WHAT IS NEEDED -> Could you copy every record below exactly as it is written?

DATA SECTION ->
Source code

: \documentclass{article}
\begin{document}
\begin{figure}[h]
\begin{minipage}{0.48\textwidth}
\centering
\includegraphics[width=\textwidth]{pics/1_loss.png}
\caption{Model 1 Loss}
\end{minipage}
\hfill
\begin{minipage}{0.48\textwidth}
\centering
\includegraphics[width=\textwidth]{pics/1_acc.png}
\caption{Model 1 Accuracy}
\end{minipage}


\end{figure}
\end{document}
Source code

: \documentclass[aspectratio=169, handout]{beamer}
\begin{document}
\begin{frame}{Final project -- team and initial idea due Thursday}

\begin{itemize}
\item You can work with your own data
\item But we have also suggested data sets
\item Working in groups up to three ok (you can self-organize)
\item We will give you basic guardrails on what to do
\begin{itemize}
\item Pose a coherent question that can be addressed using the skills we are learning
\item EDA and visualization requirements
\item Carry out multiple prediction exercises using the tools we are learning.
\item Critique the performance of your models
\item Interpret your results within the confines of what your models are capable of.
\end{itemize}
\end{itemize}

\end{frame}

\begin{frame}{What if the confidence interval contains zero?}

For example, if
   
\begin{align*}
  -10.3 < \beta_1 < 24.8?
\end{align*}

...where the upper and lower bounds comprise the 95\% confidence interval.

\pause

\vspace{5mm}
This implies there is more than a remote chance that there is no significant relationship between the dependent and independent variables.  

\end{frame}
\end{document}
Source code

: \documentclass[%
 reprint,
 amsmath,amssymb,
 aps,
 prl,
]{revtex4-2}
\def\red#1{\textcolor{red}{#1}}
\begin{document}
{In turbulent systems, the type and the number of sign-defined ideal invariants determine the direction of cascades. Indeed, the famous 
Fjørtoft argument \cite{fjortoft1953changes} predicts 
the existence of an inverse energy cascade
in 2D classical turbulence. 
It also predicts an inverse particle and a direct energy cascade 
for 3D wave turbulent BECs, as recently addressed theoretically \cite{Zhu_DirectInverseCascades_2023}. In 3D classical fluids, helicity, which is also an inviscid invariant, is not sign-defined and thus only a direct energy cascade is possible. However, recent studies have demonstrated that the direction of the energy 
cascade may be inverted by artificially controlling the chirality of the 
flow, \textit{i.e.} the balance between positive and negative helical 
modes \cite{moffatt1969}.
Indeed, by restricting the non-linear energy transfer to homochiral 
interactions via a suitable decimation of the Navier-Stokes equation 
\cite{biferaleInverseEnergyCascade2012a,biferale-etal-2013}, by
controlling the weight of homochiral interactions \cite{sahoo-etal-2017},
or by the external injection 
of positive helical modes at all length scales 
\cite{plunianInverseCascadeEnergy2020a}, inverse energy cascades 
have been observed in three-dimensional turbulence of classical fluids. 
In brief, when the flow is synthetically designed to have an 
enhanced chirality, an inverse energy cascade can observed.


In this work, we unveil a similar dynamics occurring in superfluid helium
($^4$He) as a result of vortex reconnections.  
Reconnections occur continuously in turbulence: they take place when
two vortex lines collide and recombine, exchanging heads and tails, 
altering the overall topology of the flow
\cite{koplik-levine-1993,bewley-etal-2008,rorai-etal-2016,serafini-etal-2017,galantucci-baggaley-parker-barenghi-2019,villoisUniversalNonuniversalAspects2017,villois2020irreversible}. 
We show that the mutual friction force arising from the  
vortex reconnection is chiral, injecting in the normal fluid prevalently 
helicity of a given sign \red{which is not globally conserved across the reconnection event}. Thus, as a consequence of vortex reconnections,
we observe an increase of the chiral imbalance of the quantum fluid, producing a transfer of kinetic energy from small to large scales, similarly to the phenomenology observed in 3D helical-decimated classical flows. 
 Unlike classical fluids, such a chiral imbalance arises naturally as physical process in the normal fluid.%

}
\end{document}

OUTPUT OF THE TASK ->
Source code

: \documentclass{article}
\begin{document}
\begin{figure}[h]
\begin{minipage}{0.48\textwidth}
\centering
\includegraphics[width=\textwidth]{pics/1_loss.png}
\caption{Model 1 Loss}
\end{minipage}
\hfill
\begin{minipage}{0.48\textwidth}
\centering
\includegraphics[width=\textwidth]{pics/1_acc.png}
\caption{Model 1 Accuracy}
\end{minipage}


\end{figure}
\end{document}
Source code

: \documentclass[aspectratio=169, handout]{beamer}
\begin{document}
\begin{frame}{Final project -- team and initial idea due Thursday}

\begin{itemize}
\item You can work with your own data
\item But we have also suggested data sets
\item Working in groups up to three ok (you can self-organize)
\item We will give you basic guardrails on what to do
\begin{itemize}
\item Pose a coherent question that can be addressed using the skills we are learning
\item EDA and visualization requirements
\item Carry out multiple prediction exercises using the tools we are learning.
\item Critique the performance of your models
\item Interpret your results within the confines of what your models are capable of.
\end{itemize}
\end{itemize}

\end{frame}

\begin{frame}{What if the confidence interval contains zero?}

For example, if
   
\begin{align*}
  -10.3 < \beta_1 < 24.8?
\end{align*}

...where the upper and lower bounds comprise the 95\% confidence interval.

\pause

\vspace{5mm}
This implies there is more than a remote chance that there is no significant relationship between the dependent and independent variables.  

\end{frame}
\end{document}
Source code

: \documentclass[%
 reprint,
 amsmath,amssymb,
 aps,
 prl,
]{revtex4-2}
\def\red#1{\textcolor{red}{#1}}
\begin{document}
{In turbulent systems, the type and the number of sign-defined ideal invariants determine the direction of cascades. Indeed, the famous 
Fjørtoft argument \cite{fjortoft1953changes} predicts 
the existence of an inverse energy cascade
in 2D classical turbulence. 
It also predicts an inverse particle and a direct energy cascade 
for 3D wave turbulent BECs, as recently addressed theoretically \cite{Zhu_DirectInverseCascades_2023}. In 3D classical fluids, helicity, which is also an inviscid invariant, is not sign-defined and thus only a direct energy cascade is possible. However, recent studies have demonstrated that the direction of the energy 
cascade may be inverted by artificially controlling the chirality of the 
flow, \textit{i.e.} the balance between positive and negative helical 
modes \cite{moffatt1969}.
Indeed, by restricting the non-linear energy transfer to homochiral 
interactions via a suitable decimation of the Navier-Stokes equation 
\cite{biferaleInverseEnergyCascade2012a,biferale-etal-2013}, by
controlling the weight of homochiral interactions \cite{sahoo-etal-2017},
or by the external injection 
of positive helical modes at all length scales 
\cite{plunianInverseCascadeEnergy2020a}, inverse energy cascades 
have been observed in three-dimensional turbulence of classical fluids. 
In brief, when the flow is synthetically designed to have an 
enhanced chirality, an inverse energy cascade can observed.


In this work, we unveil a similar dynamics occurring in superfluid helium
($^4$He) as a result of vortex reconnections.  
Reconnections occur continuously in turbulence: they take place when
two vortex lines collide and recombine, exchanging heads and tails, 
altering the overall topology of the flow
\cite{koplik-levine-1993,bewley-etal-2008,rorai-etal-2016,serafini-etal-2017,galantucci-baggaley-parker-barenghi-2019,villoisUniversalNonuniversalAspects2017,villois2020irreversible}. 
We show that the mutual friction force arising from the  
vortex reconnection is chiral, injecting in the normal fluid prevalently 
helicity of a given sign \red{which is not globally conserved across the reconnection event}. Thus, as a consequence of vortex reconnections,
we observe an increase of the chiral imbalance of the quantum fluid, producing a transfer of kinetic energy from small to large scales, similarly to the phenomenology observed in 3D helical-decimated classical flows. 
 Unlike classical fluids, such a chiral imbalance arises naturally as physical process in the normal fluid.%

}
\end{document}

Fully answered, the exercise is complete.